The number of vertices in the Mapper graph.

level_of_vertex

A vector specifying the level of each vertex.

points_in_vertex

A list of the indices of the points in each vertex.

points_in_level_set

A list of the indices of the points in each level set.

vertices_in_level_set

A list of the indices of the vertices in each level set.


Create Mapper Edges

Description

This function generates the edges of the Mapper graph by analyzing the adjacency matrix. It returns a data frame with source and target vertices that are connected by edges.

Usage

mapperEdges(m)

Arguments

m

The Mapper output object that contains the adjacency matrix and other graph components.

Value

A data frame containing the source (Linksource), target (Linktarget), and edge values (Linkvalue) for the graph's edges.


Create Mapper Vertices

Description

This function generates the vertices of the Mapper graph, including their labels and groupings. It returns a data frame with the vertex names, the group each vertex belongs to, and the size of each vertex.

Usage

mapperVertices(m, pt_labels)

Arguments

m

The Mapper output object that contains information about the vertices and level sets.

pt_labels

A vector of point labels to be assigned to the points in each vertex.

Value

A data frame containing the vertex names (Nodename), group information (Nodegroup), and vertex sizes (Nodesize).
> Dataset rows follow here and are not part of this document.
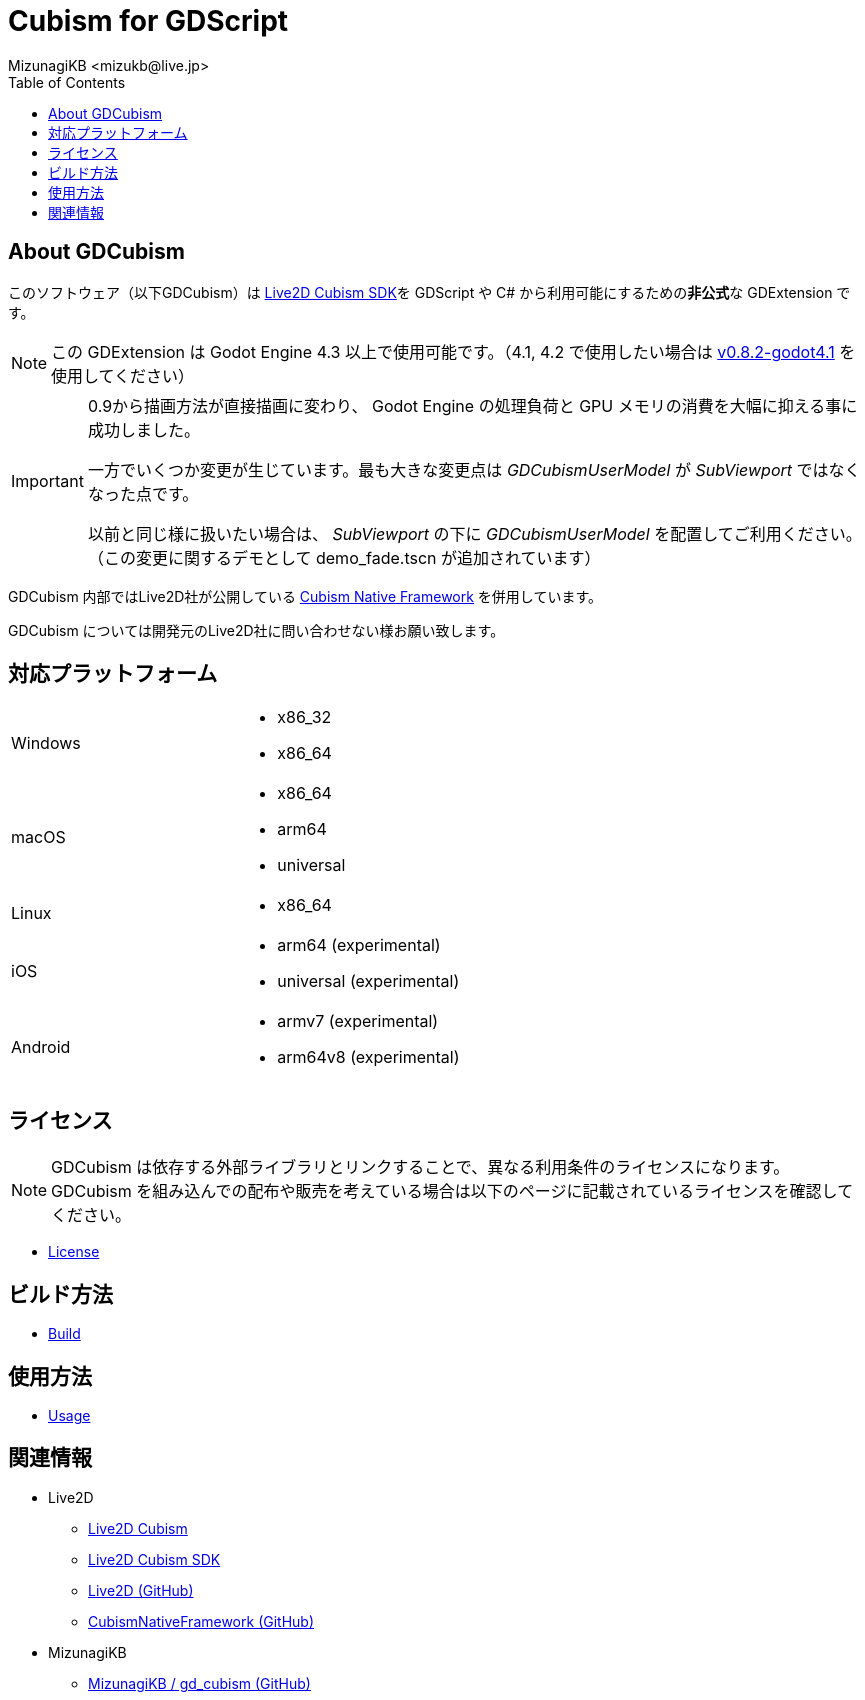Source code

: = Cubism for GDScript
:encoding: utf-8
:lang: ja
:author: MizunagiKB <mizukb@live.jp>
:copyright: 2023 MizunagiKB
:doctype: book
:nofooter:
:toc: left
:toclevels: 3
:source-highlighter: highlight.js
:icons: font
:experimental:
:stylesdir: ./docs/res/theme/css
:stylesheet: mizunagi-works.css
ifdef::env-github,env-vscode[]
:adocsuffix: .adoc
endif::env-github,env-vscode[]
ifndef::env-github,env-vscode[]
:adocsuffix: .html
endif::env-github,env-vscode[]


ifdef::env-github,env-vscode[]
link:README.adoc[Japanese] / link:README.en.adoc[English]
endif::env-github,env-vscode[]


== About GDCubism

このソフトウェア（以下GDCubism）は link:https://www.live2d.com/download/cubism-sdk/[Live2D Cubism SDK]を GDScript や C# から利用可能にするための**非公式**な GDExtension です。

[NOTE]
====
この GDExtension は Godot Engine 4.3 以上で使用可能です。（4.1, 4.2 で使用したい場合は link:https://github.com/MizunagiKB/gd_cubism/releases/tag/v0.8.2-godot4.1[v0.8.2-godot4.1] を使用してください）
====

[IMPORTANT]
====
0.9から描画方法が直接描画に変わり、 Godot Engine の処理負荷と GPU メモリの消費を大幅に抑える事に成功しました。

一方でいくつか変更が生じています。最も大きな変更点は _GDCubismUserModel_ が _SubViewport_ ではなくなった点です。

以前と同じ様に扱いたい場合は、 _SubViewport_ の下に _GDCubismUserModel_ を配置してご利用ください。（この変更に関するデモとして demo_fade.tscn が追加されています）
====

GDCubism 内部ではLive2D社が公開している link:https://github.com/Live2D/CubismNativeFramework[Cubism Native Framework] を併用しています。

GDCubism については開発元のLive2D社に問い合わせない様お願い致します。


== 対応プラットフォーム

[cols="2",frame=none,grid=none]
|===
>|Windows
a|
* x86_32
* x86_64

>|macOS
a|
* x86_64
* arm64
* universal

>|Linux
a|
* x86_64

>|iOS
a|
* arm64 (experimental)
* universal (experimental)

>|Android
a|
* armv7 (experimental)
* arm64v8 (experimental)
|===


== ライセンス

[NOTE]
====
GDCubism は依存する外部ライブラリとリンクすることで、異なる利用条件のライセンスになります。 +
GDCubism を組み込んでの配布や販売を考えている場合は以下のページに記載されているライセンスを確認してください。
====

ifdef::env-github,env-vscode[]
* link:https://mizunagikb.github.io/gd_cubism/gd_cubism/0.6/ja/license.html[License]


== ビルド方法

* link:https://mizunagikb.github.io/gd_cubism/gd_cubism/0.6/ja/build.html[Build]


== 使用方法

* link:https://mizunagikb.github.io/gd_cubism/gd_cubism/0.6/ja/usage.html[Usage]
endif::env-github,env-vscode[]

ifndef::env-github,env-vscode[]
* link:./docs-src/modules/ROOT/pages/ja/license.adoc[License]


== ビルド方法

* link:./docs-src/modules/ROOT/pages/ja/build.adoc[Build]


== 使用方法

* link:./docs-src/modules/ROOT/pages/ja/usage.adoc[Usage]
endif::env-github,env-vscode[]


== 関連情報

* Live2D
** link:https://www.live2d.com/[Live2D Cubism]
** link:https://www.live2d.com/download/cubism-sdk/[Live2D Cubism SDK]
** link:https://github.com/Live2D[Live2D (GitHub)]
** link:https://github.com/Live2D/CubismNativeFramework[CubismNativeFramework (GitHub)]
* MizunagiKB
** link:https://github.com/MizunagiKB/gd_cubism[MizunagiKB / gd_cubism (GitHub)]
Perform clustering within a level set

Description

Perform clustering within a level set

Usage

perform_clustering(
  points_in_this_level,
  filter_values,
  num_bins_when_clustering,
  methods,
  method_params = list()
)

Arguments

points_in_this_level

Points in the current level set.

filter_values

The filter values.

num_bins_when_clustering

Number of bins when clustering.

methods

Specify the clustering method to be used, e.g., "hclust" or "kmeans".

method_params

A list of parameters for the clustering method.

Value

A list containing the number of vertices, external indices, and internal indices.
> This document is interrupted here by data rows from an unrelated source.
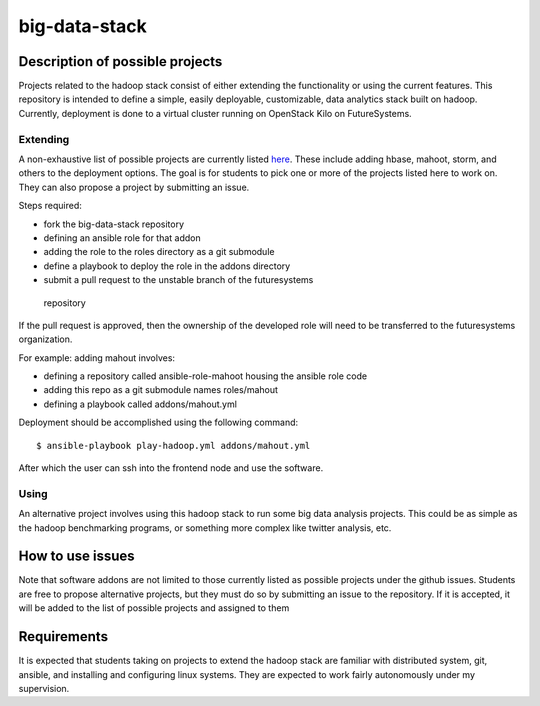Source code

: .. _ref-big-data-stacks:

big-data-stack
===============================================================================

Description of possible projects
-------------------------------------------------------------------------------

Projects related to the hadoop stack consist of either extending the
functionality or using the current features.  This repository is intended to
define a simple, easily deployable, customizable, data analytics stack built on
hadoop.  Currently, deployment is done to a virtual cluster running on
OpenStack Kilo on FutureSystems.

Extending
^^^^^^^^^^^^^^^^^^^^^^^^^^^^^^^^^^^^^^^^^^^^^^^^^^^^^^^^^^^^^^^^^^^^^^^^^^^^^^^

A non-exhaustive list of possible projects are currently listed `here
<https://github.com/futuresystems/big-data-stack/issues?q=is:issue+is:open+label:project>`_.
These include adding hbase, mahoot, storm, and others to the deployment
options.
The goal is for students to pick one or more of the projects listed here to
work on.  They can also propose a project by submitting an issue.

Steps required:

*       fork the big-data-stack repository
*       defining an ansible role for that addon
*       adding the role to the roles directory as a git submodule
*       define a playbook to deploy the role in the addons directory
*       submit a pull request to the unstable branch of the futuresystems
  repository

If the pull request is approved, then the ownership of the developed role will
need to be transferred to the futuresystems organization.

For example: adding mahout involves:

*       defining a repository called ansible-role-mahoot housing the ansible
        role code
*       adding this repo as a git submodule names roles/mahout
*       defining a playbook called addons/mahout.yml

Deployment should be accomplished using the following command::

        $ ansible-playbook play-hadoop.yml addons/mahout.yml

After which the user can ssh into the frontend node and use the software.

Using
^^^^^^^^^^^^^^^^^^^^^^^^^^^^^^^^^^^^^^^^^^^^^^^^^^^^^^^^^^^^^^^^^^^^^^^^^^^^^^^

An alternative project involves using this hadoop stack to run some big data
analysis projects.  This could be as simple as the hadoop benchmarking
programs, or something more complex like twitter analysis, etc.

How to use issues
-------------------------------------------------------------------------------

Note that software addons are not limited to those currently listed as possible
projects under the github issues.  Students are free to propose alternative
projects, but they must do so by submitting an issue to the repository.  If it
is accepted, it will be added to the list of possible projects and assigned to
them

Requirements
-------------------------------------------------------------------------------

It is expected that students taking on projects to extend the hadoop stack are
familiar with distributed system, git, ansible, and installing and configuring
linux systems.  They are expected to work fairly autonomously under my
supervision.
Construct adjacency matrix of the simplicial complex

Description

Construct adjacency matrix of the simplicial complex

Usage

simplcial_complex(
  filter_values,
  vertex_index,
  num_levelsets,
  num_intervals,
  vertices_in_level_set,
  points_in_vertex
)

Arguments

filter_values

A matrix of filter values.

vertex_index

The number of vertices.

num_levelsets

The total number of level sets.

num_intervals

A vector representing the number of intervals for each filter.

vertices_in_level_set

A list where each element contains the vertices corresponding to each level set.

points_in_vertex

A list where each element contains the points corresponding to each vertex.

Value

An adjacency matrix representing the simplicial complex.
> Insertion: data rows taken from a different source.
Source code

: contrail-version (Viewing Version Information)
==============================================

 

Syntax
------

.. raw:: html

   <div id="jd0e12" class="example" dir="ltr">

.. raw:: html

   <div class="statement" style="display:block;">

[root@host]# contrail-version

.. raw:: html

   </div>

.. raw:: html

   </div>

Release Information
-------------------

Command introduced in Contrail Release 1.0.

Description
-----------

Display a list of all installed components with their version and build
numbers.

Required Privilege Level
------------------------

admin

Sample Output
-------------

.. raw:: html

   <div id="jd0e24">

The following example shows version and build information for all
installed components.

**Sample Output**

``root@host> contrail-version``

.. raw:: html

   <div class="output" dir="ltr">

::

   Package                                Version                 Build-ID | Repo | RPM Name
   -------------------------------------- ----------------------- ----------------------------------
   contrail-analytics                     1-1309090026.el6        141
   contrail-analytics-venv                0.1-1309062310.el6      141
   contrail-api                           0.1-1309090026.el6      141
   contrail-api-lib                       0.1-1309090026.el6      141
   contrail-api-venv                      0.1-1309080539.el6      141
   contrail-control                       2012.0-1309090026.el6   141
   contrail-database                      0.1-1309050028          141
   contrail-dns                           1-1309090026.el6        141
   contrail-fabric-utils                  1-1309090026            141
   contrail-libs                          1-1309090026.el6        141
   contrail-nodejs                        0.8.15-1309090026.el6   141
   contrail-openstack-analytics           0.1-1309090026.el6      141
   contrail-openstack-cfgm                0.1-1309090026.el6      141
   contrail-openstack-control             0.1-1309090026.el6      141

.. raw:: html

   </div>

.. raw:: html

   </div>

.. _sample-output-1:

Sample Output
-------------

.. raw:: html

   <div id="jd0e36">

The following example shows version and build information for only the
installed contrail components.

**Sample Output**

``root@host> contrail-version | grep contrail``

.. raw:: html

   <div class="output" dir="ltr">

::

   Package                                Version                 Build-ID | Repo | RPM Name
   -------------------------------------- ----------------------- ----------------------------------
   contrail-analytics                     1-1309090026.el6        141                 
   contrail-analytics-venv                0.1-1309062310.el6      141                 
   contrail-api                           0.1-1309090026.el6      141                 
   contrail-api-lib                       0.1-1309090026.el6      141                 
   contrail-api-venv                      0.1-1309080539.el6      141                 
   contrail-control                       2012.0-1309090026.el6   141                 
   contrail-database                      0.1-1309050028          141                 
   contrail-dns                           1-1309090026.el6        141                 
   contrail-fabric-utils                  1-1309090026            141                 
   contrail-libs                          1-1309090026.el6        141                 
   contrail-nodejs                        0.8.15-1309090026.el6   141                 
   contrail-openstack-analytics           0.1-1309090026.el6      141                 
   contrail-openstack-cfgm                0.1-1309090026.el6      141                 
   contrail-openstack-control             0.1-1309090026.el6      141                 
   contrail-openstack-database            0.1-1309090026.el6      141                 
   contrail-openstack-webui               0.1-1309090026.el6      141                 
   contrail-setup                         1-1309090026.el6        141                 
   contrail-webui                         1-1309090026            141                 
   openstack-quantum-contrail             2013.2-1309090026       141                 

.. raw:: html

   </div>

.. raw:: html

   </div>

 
Convert level set multi-index (lsmi) to flat index (lsfi)

Description

Convert level set multi-index (lsmi) to flat index (lsfi)

Usage

to_lsfi(lsmi, num_intervals)

Arguments

lsmi

Level set multi-index.

num_intervals

Number of intervals.

Value

A flat index corresponding to the multi-index.


Convert level set flat index (lsfi) to multi-index (lsmi)

Description

Convert level set flat index (lsfi) to multi-index (lsmi)

Usage

to_lsmi(lsfi, num_intervals)

Arguments

lsfi

Level set flat index.

num_intervals

Number of intervals.

Value

A multi-index corresponding to the flat index.